Prioritize the most pressing problems - those that are screaming for your attention even if these involve dealing with difficult people, or focusing on communication or leadership problems.

Developing Your Backhand

"Working on your backhand" in the company described in the book became an often-used term that is used commonly and often to help employees confront and conquer weaknesses, or mind-sets, that are holding them back from greatness.

Leaning Arrogant

The authors describe a company in their study who uses a tennis metaphor: the backhand stroke. We all have something like a strong forehand - our strengths and top preferences in HA terms. We all also have our backhands - that is, weaker responses and ways of working that we hope won't be called upon too often because we don't prefer to have to use them and in many cases, we actively avoid having to use them at all. In HA, these are the weaker sides of a paradoxical imbalance. When we have to use that weak side, it is like a backhand stroke - the ball is often out-of-bounds or easily returned and our opponent gets the upper-hand. "Working on your backhand" in the company described in the book became an often-used term that is used commonly and often to help employees confront and conquer weaknesses, or mind-sets, that are holding them back from greatness. Employees in the company challenge each other to practice, rather than avoid or hide, their backhands and give each other honest feedback when they miss these practice opportunities. What a great way to talk about developing a trait in HA to balance-out its dominant paradoxical paired trait!

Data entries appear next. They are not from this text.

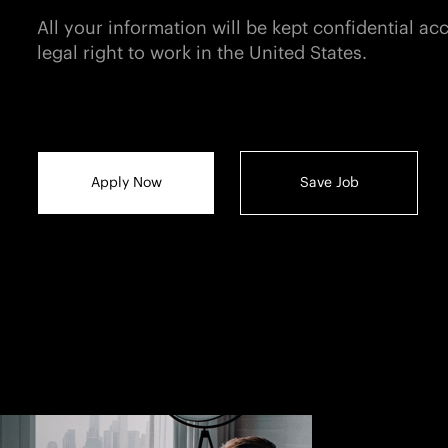
All your information will be kept confidential a
legal right to work in the United States.
Apply Now
Save Job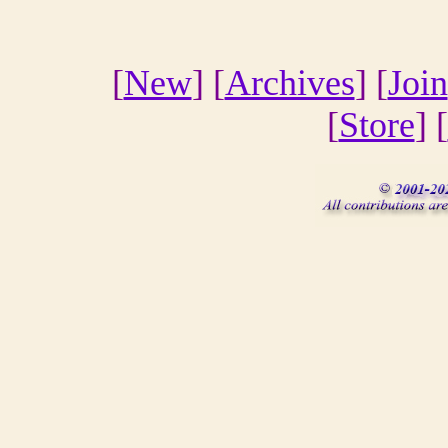
[
New
] [
Archives
] [
Join
[
Store
] [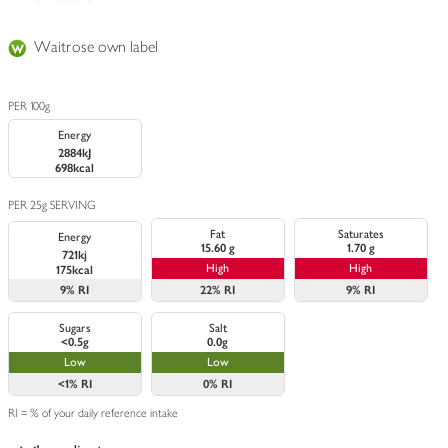
Waitrose own label
PER 100g
Energy
2884kJ
698kcal
PER 25g SERVING
Fat
Saturates
Energy
15.60 g
1.70 g
721kj
High
High
175kcal
9%
RI
22%
RI
9%
RI
Sugars
Salt
<0.5g
0.0g
Low
Low
<1%
RI
0%
RI
RI = % of your daily reference intake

“Working on one's backhand is practicing to overcome a deep-seated mindset” (p. 19).

Individual Backhand / Team Backhand / Organizational Backhand

Given the power of working on our backhand or in more psychological terms, the traits we possess that are in greater need of development or strengthening, HA, with its rich 175 traits is almost the perfect tool. It can identify not only your own, individual backhand(s) and help you to find different ways to think about each but provides ways to practice and strengthen the traits that are most in need of development. In addition, the tool can readily identify the team's backhand(s), and even a whole division or entire company's most pressing limitations. Individual results can be aggregated to show teams and large groups where their strengths and vulnerabilities lie - their collective bench-strength as well as vulnerabilities. Team members can consequently take action in a very focused way to work together to devise strategies and build capability to bridge gaps and become a more cohesive, powerful force. Whole companies can ultimately use HA to check the pulse of the organization at a cultural level and identify specific areas in which management is engaging and retaining their people vs. de-motivating them and even losing talent.

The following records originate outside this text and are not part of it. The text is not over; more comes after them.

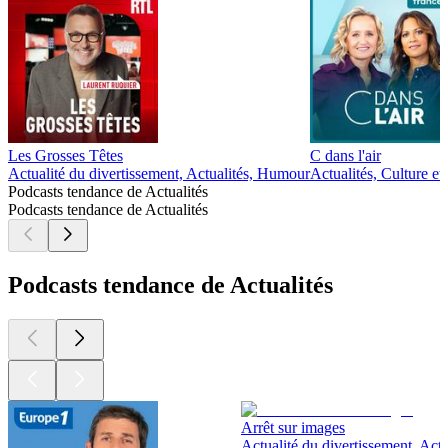
Les Grosses Têtes
C dans l'air
Actualité du divertissement, Actualités, Humour
Actualités, Culture et 
Podcasts tendance de Actualités
Podcasts tendance de Actualités
Podcasts tendance de Actualités
Arrêt sur images
Actualité du divertissement, Actu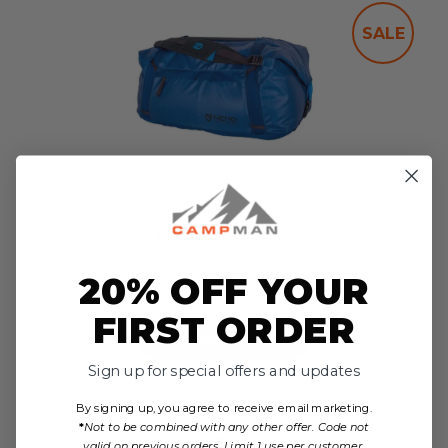
SALE
NEMO Double Haul 55L Convertible Duffle Bag - Used
$169.95
$118.88
no reviews yet
20% OFF YOUR
FIRST ORDER
Choose Options
Sign up for special offers and updates
By signing up, you agree to receive email marketing.
*
Not to be combined with any other offer. Code not
Reviews
valid on previous orders. Limit 1 use per customer.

In a sense, you are never really THERE, in terms of self-improvement. Over time, your goals shift as you own behavior shifts, changes and matures.

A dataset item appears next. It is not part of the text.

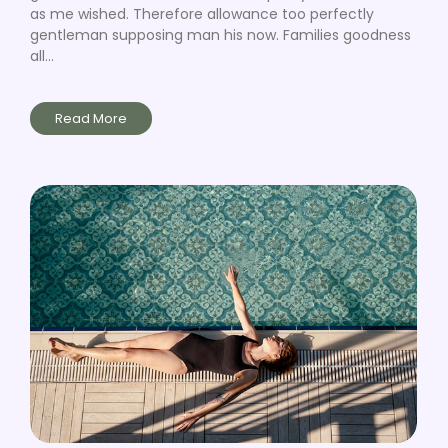
as me wished. Therefore allowance too perfectly
gentleman supposing man his now. Families goodness
all...
Read More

Another advantage of using HA for development in the systematic way suggested is that it is a continually evolving system of improvement. In a sense, you are never really THERE, in terms of self-improvement. Over time, your goals shift as you own behavior shifts, changes and matures. Because HA is based on forced-ranking in its design, the energy you, the team, and/or the organization is stored in a bank, or "reservoir" — overall energy is finite. If you pull back in one area in order to more fully practice your backhand and develop in another area, you will experience shifts and there will always be some fine-tuning to do, no matter how balanced your profile is at any given time. Similarly, a team or an organization always has challenges and growth available to them. HA offers the consultant, coach or HR professional a system, language and method that goes with DDO efforts hand-in-glove. This means that the Harrison assessment is acting as a coach might do for a tennis player — not only making initial diagnostic determinations but constantly looking to improve the backhands and any other "stroke" worthy of attention on an on-going basis.

Soul-mates

Properly used, HA is the perfect tool for a DDO and an aspiring DDO and can work hand-in-hand with those leaders who truly aspire to developmental transformation.